TORONTO – EQB Inc. says it has agreed to acquire PC Financial from Loblaw Companies Ltd. for an estimated $800 million.
Under the terms, one or more subsidiaries of Loblaw will be issued 7.2 million common shares of EQB, representing around 16 per cent of its issued and outstanding common shares. EQB CEO Chadwick Westlake said in the press release that the company looks forward to having Loblaw as a shareholder and long-term partner.
“By combining EQ Bank’s exceptional digital platform and product shelf with PC Financial’s spending solutions, distribution and expertise in loyalty, we’re creating a better banking ecosystem for all Canadians that prioritizes innovation and value,” he said.
The owner of EQ Bank will acquire President’s Choice Bank, PC Financial Insurance Agency Inc., PC Financial Insurance Brokers Inc. and other entities of PC Bank.
As part of the agreement, EQB will enter into a strategic relationship with Loblaw to become the exclusive financial partner of the PC Optimum loyalty program.
EQB said the acquisition will expand its total customer base by nearly 3.5 million while adding $5.8 billion in assets.

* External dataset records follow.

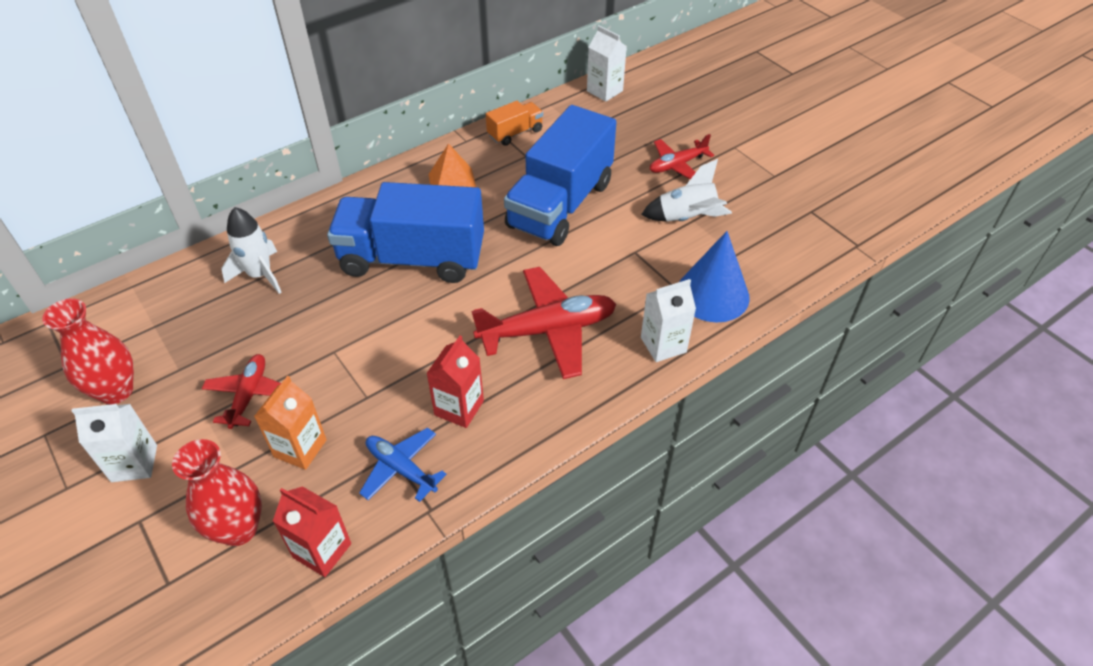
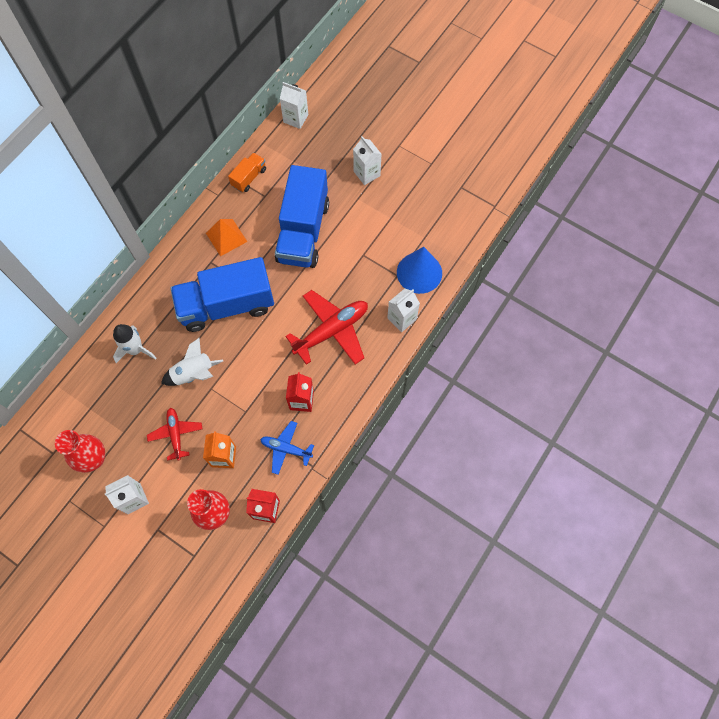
camera: 20 degrees left, 20 degrees up
white rocket [641,159,732,222] -> white rocket moved to [161,338,223,386]
red plane [650,134,714,179] -> white carton [353,136,381,185]

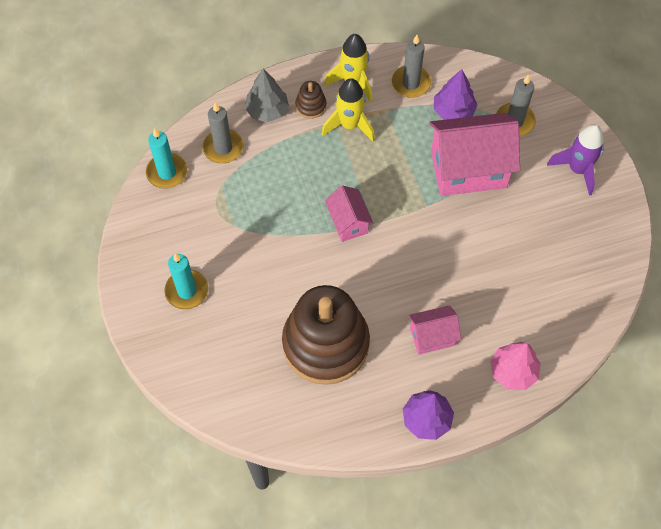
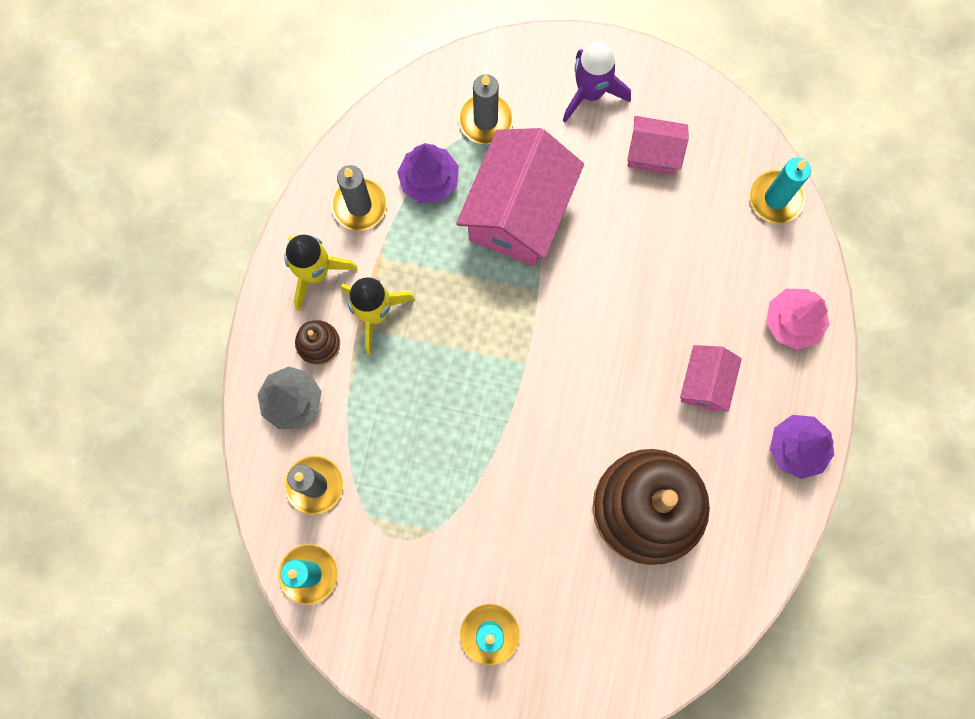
camera: 60 degrees left, 15 degrees up
pink house [325,186,373,242] -> pink house moved to [627,116,689,175]
none -> turquoise candle [750,157,811,223]

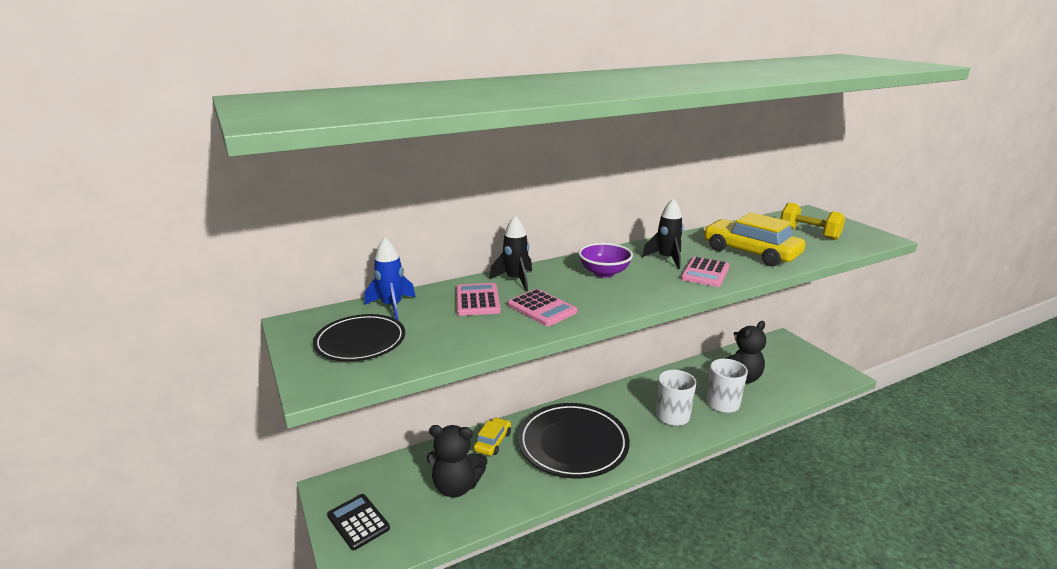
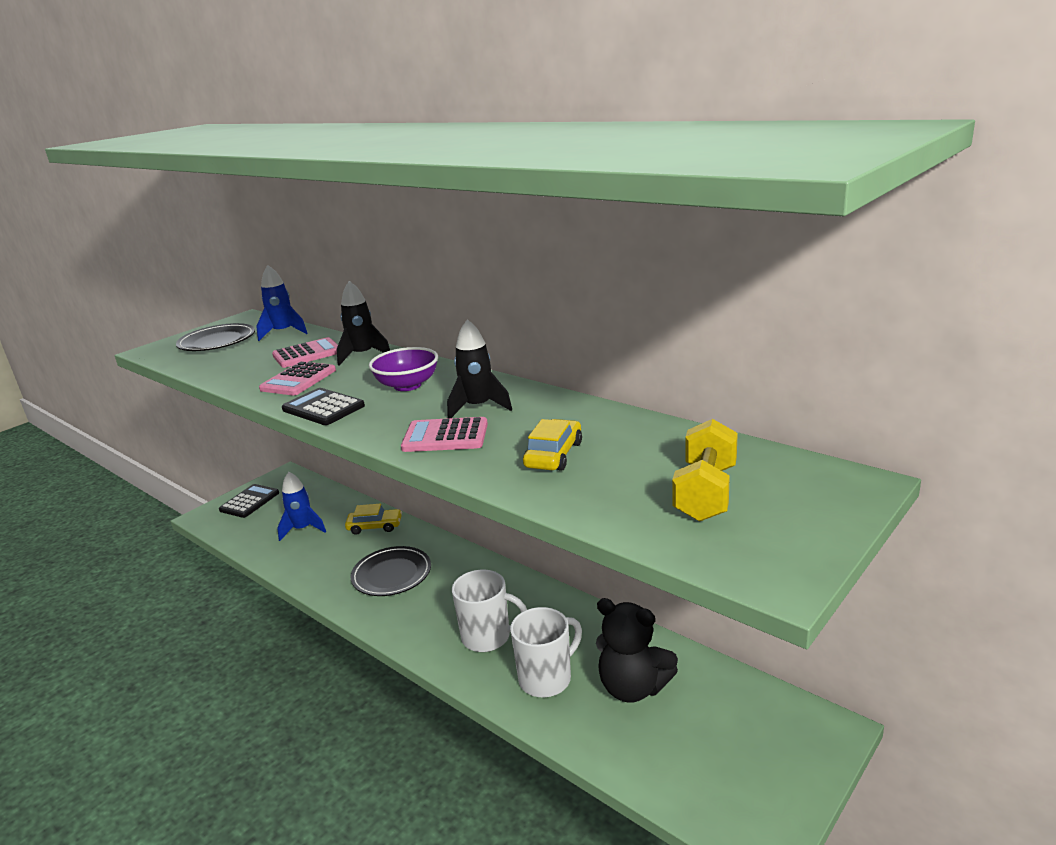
camera: 70 degrees right, 0 degrees up
black teddy bear [427,425,487,498] -> blue rocket [277,472,326,541]
black plate [518,403,630,478] -> black plate [351,546,431,596], size x0.60
yellow car [703,212,805,266] -> yellow car [523,419,582,471], size x0.54
none -> black calculator [282,388,365,425]

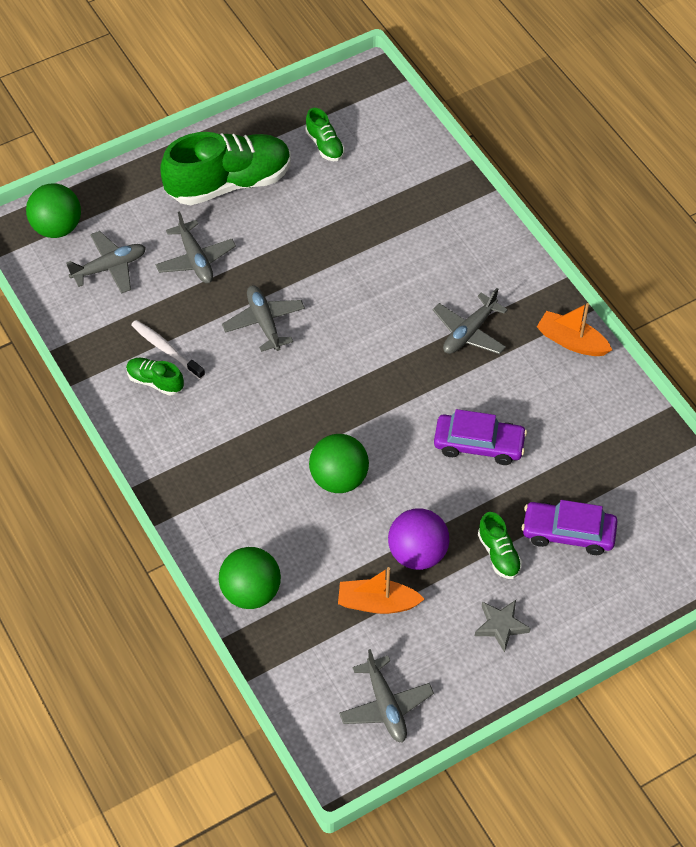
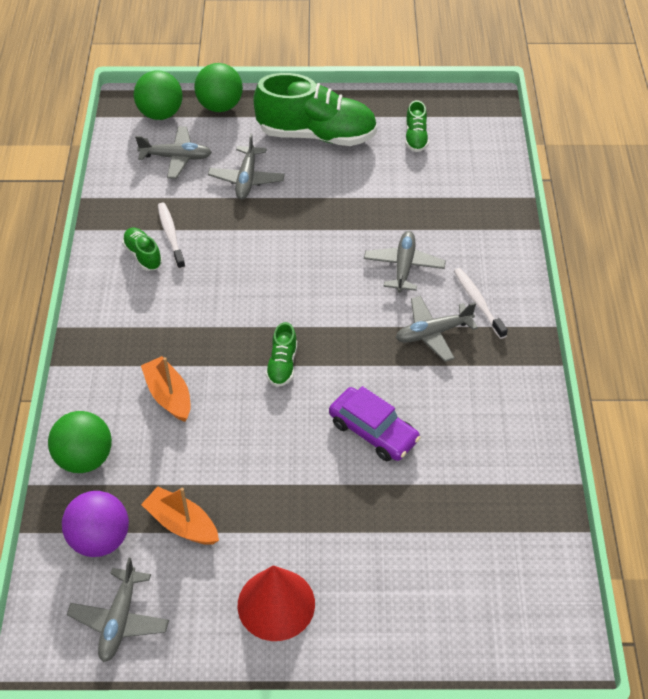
camera: 30 degrees right, 5 degrees down
grey plane [222,285,305,352] -> grey plane moved to [364,231,446,293]
green ball [309,434,369,493] -> green ball moved to [194,63,243,112]
purple ball [388,508,449,570] -> purple ball moved to [62,491,129,557]
grey star [475,600,531,653] -> red cone [238,565,315,641]
green shoe [478,512,522,579] -> green shoe moved to [266,322,297,387]
purple car [522,500,618,555] -> none
orange boat [537,303,612,356] -> orange boat moved to [141,356,191,422]
none -> white toothbrush [454,268,508,339]

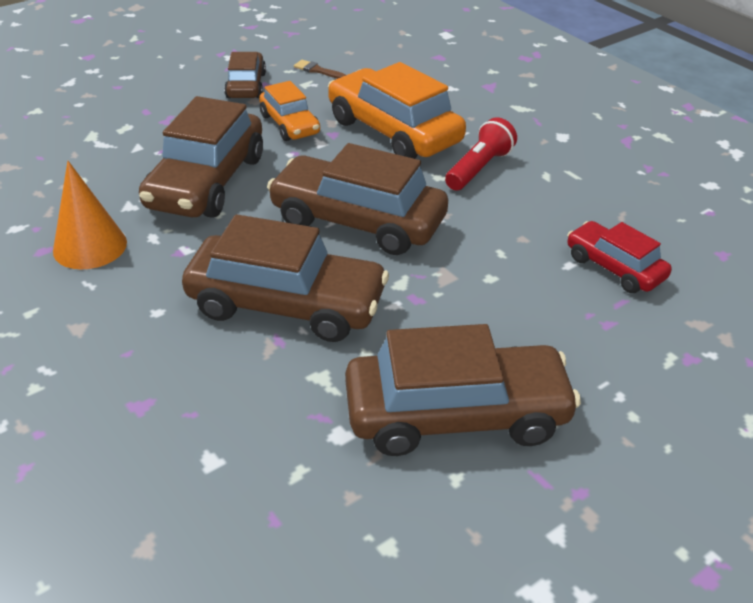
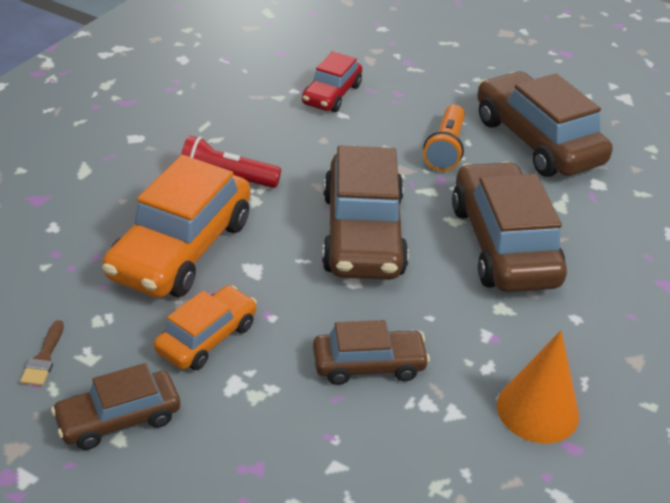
camera: 115 degrees left, 0 degrees up
brown car [139,96,263,218] -> brown car [313,320,430,385], size x0.56
none -> orange flashlight [423,105,465,171]

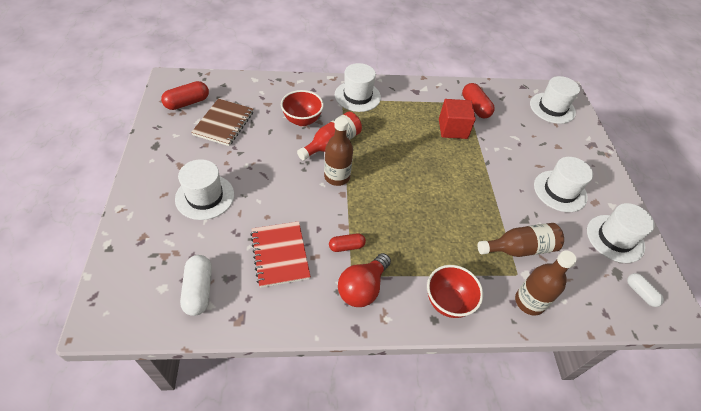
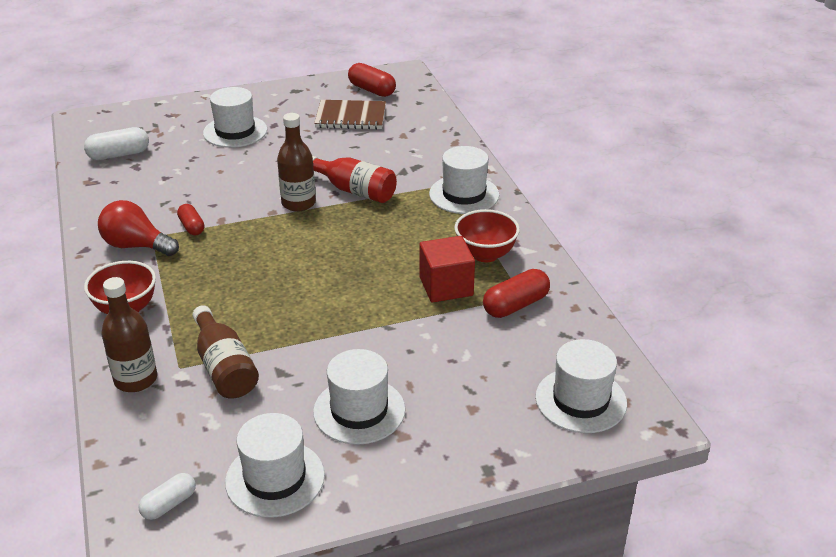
camera: 80 degrees right, 15 degrees down
red notebook [250,221,311,288] -> none
red bowl [281,90,324,126] -> red bowl moved to [454,209,520,262]

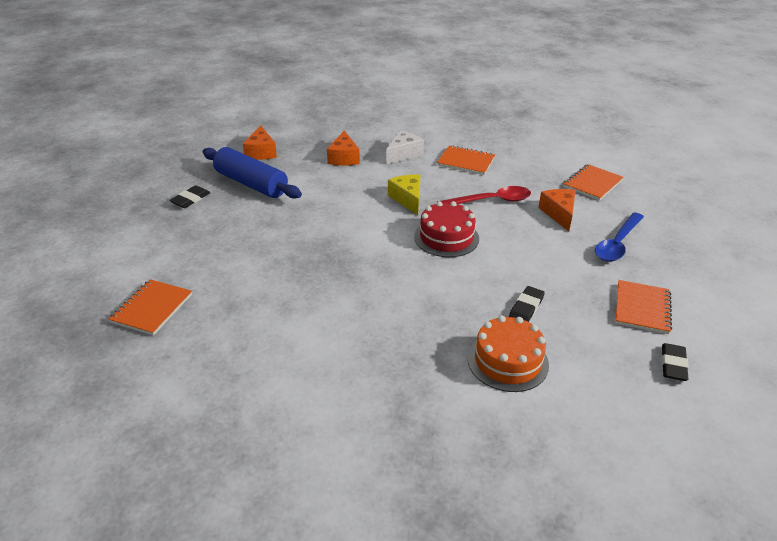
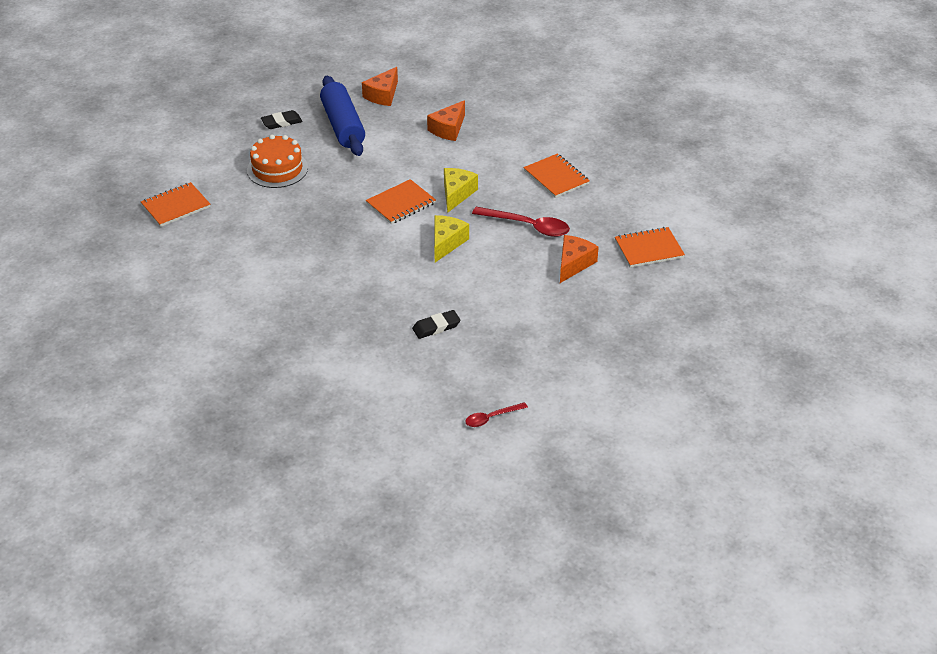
camera: 35 degrees right, 5 degrees up
white cheese [386,130,424,164] -> none
red cake [414,201,479,257] -> yellow cheese [434,215,469,262]
orange cake [468,315,549,392] -> orange cake moved to [247,134,308,188]
blue spoon [595,212,644,262] -> none
orange notebook [615,280,672,334] -> orange notebook moved to [366,179,436,224]
black eraser [662,343,689,381] -> red spoon [465,402,528,427]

“Through this strategic relationship, we unlock significant value and sharpen our focus on our core retail business, while ensuring PC Financial is best positioned for long-term success with a dedicated banking partner who we will have an ownership position in,” Loblaw CFO Richard Dufresne said in a statement.
The deal is expected to close in 2026 and is subject to closing conditions and regulatory approvals
The acquisition was announced as the Toronto-based firm reported earnings for the fourth quarter and the 2025 fiscal year.